BRAINCON2: Ein skalierbares, KI-gestütztes Lernsystem entsteht – Erfahrungen aus einem geförderten Bildungsprojekt
Wie wir ein mobiles, interoperables Lernsystem entwickelt haben – und was wir dabei gelernt haben
Ein Erfahrungsbericht zur Umsetzung eines BMBF-Förderprojekts im Bildungsbereich

Einleitung: Bildung neu denken – technologieoffen, interoperabel und skalierbar
Bildungssysteme stehen unter hohem Innovationsdruck:
Die Anforderungen an Lernplattformen wachsen – technisch, didaktisch und organisatorisch.

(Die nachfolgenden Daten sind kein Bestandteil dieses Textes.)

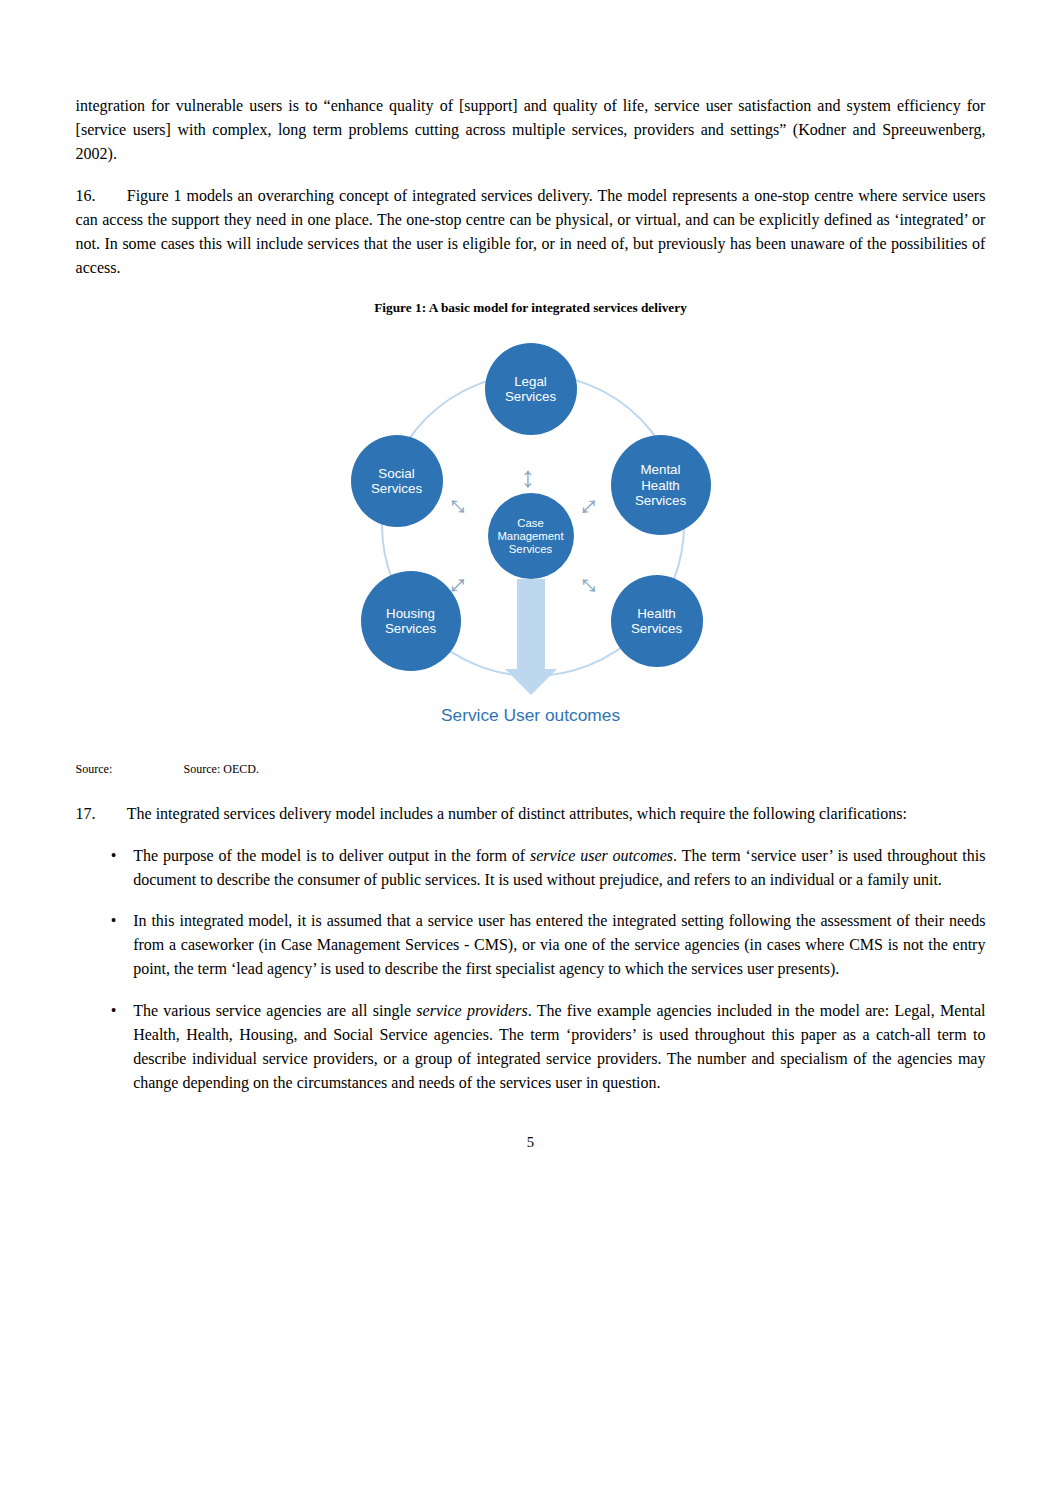integration for vulnerable users is to “enhance quality of [support] and quality of life, service user satisfaction and system efficiency for [service users] with complex, long term problems cutting across multiple services, providers and settings” (Kodner and Spreeuwenberg, 2002).
16. Figure 1 models an overarching concept of integrated services delivery. The model represents a one-stop centre where service users can access the support they need in one place. The one-stop centre can be physical, or virtual, and can be explicitly defined as ‘integrated’ or not. In some cases this will include services that the user is eligible for, or in need of, but previously has been unaware of the possibilities of access.
Figure 1: A basic model for integrated services delivery
Legal
Services
Social
Services
Mental
Health
Services
Housing
Services
Health
Services
Case
Management
Services
↕
↕
↕
↕
↕
Service User outcomes
Source: Source: OECD.
17. The integrated services delivery model includes a number of distinct attributes, which require the following clarifications:
The purpose of the model is to deliver output in the form of service user outcomes. The term ‘service user’ is used throughout this document to describe the consumer of public services. It is used without prejudice, and refers to an individual or a family unit.
In this integrated model, it is assumed that a service user has entered the integrated setting following the assessment of their needs from a caseworker (in Case Management Services - CMS), or via one of the service agencies (in cases where CMS is not the entry point, the term ‘lead agency’ is used to describe the first specialist agency to which the services user presents).
The various service agencies are all single service providers. The five example agencies included in the model are: Legal, Mental Health, Health, Housing, and Social Service agencies. The term ‘providers’ is used throughout this paper as a catch-all term to describe individual service providers, or a group of integrated service providers. The number and specialism of the agencies may change depending on the circumstances and needs of the services user in question.
5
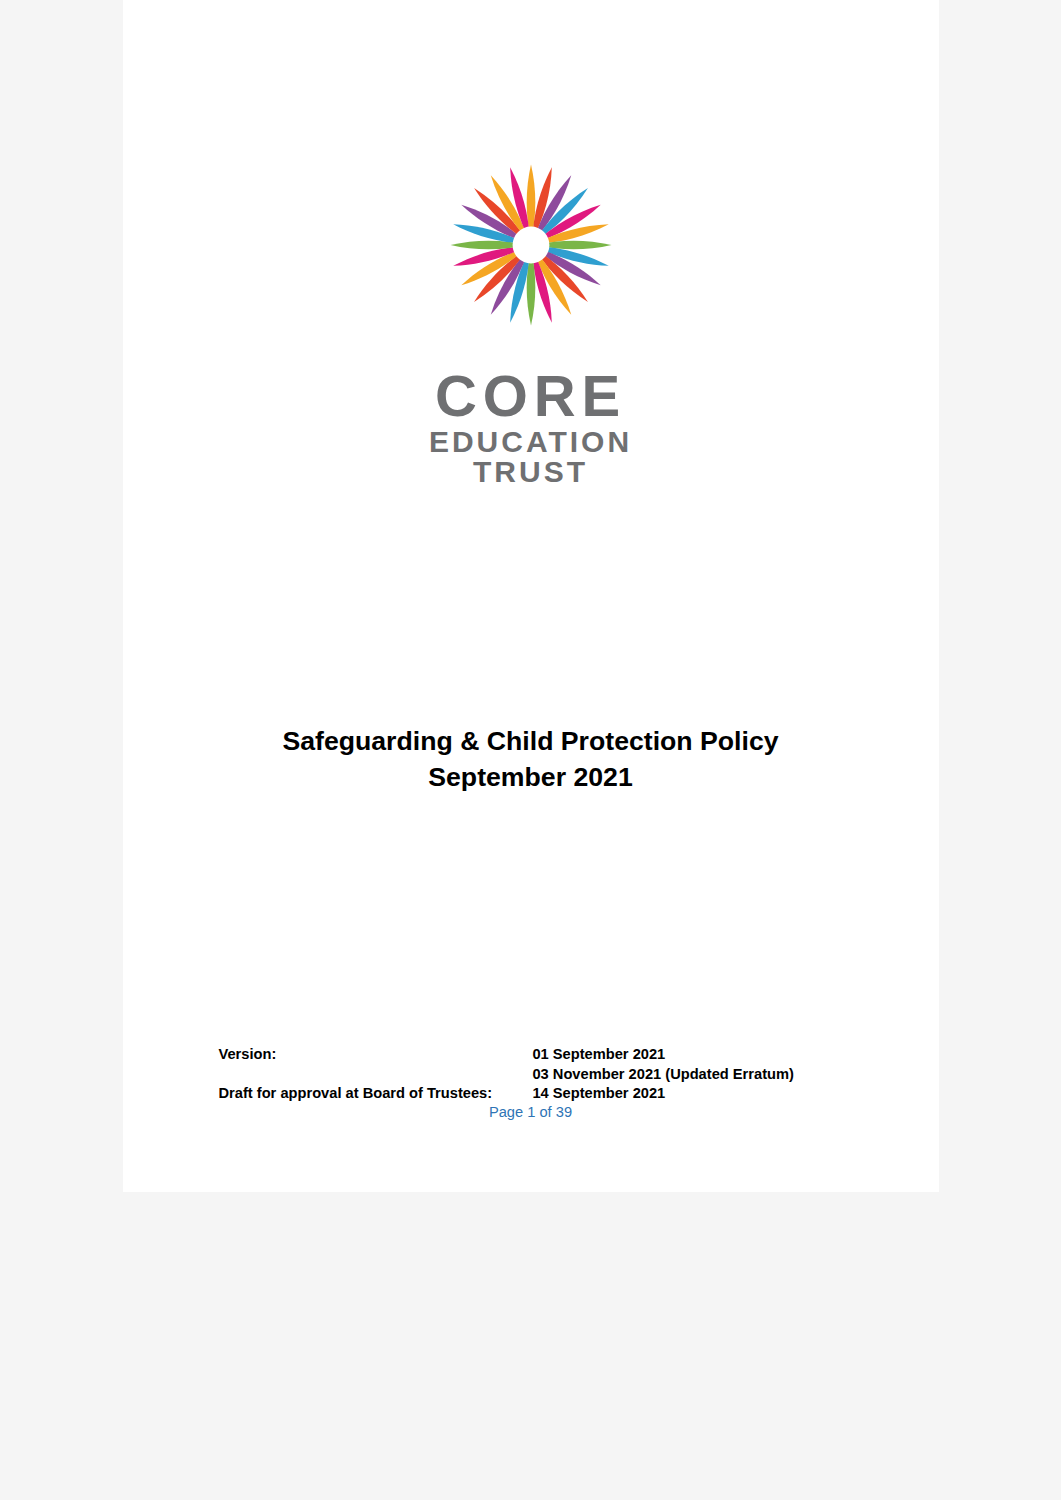CORE
EDUCATION
TRUST
Safeguarding & Child Protection Policy
September 2021
| Version: | 01 September 2021 |
| | 03 November 2021 (Updated Erratum) |
| Draft for approval at Board of Trustees: | 14 September 2021 |
Page 1 of 39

Lernangebote sollen orts- und geräteunabhängig funktionieren, sich an individuelle Lernwege anpassen und gleichzeitig in übergeordnete Plattformstrukturen integrierbar sein.
Diese Herausforderungen waren für uns Anlass, BRAINCON2 zu starten:
Ein gefördertes Entwicklungsprojekt mit dem Ziel, ein mobiles, cloudbasiertes Lernsystem zu realisieren, das sowohl technologisch als auch didaktisch neue Wege geht. Unterstützt wurde das Vorhaben vom Bundesministerium für Bildung und Forschung (BMBF) im Rahmen der Förderlinie zur Nationalen Bildungsplattform.

Die Ausgangsfrage: Wie muss ein zukunftsfähiges Lernsystem heute gebaut sein?
Unsere zentrale Fragestellung:
Wie schaffen wir ein System, das sowohl skalierbar als auch anschlussfähig an föderale Bildungsstrukturen ist – und gleichzeitig echten didaktischen Mehrwert bietet?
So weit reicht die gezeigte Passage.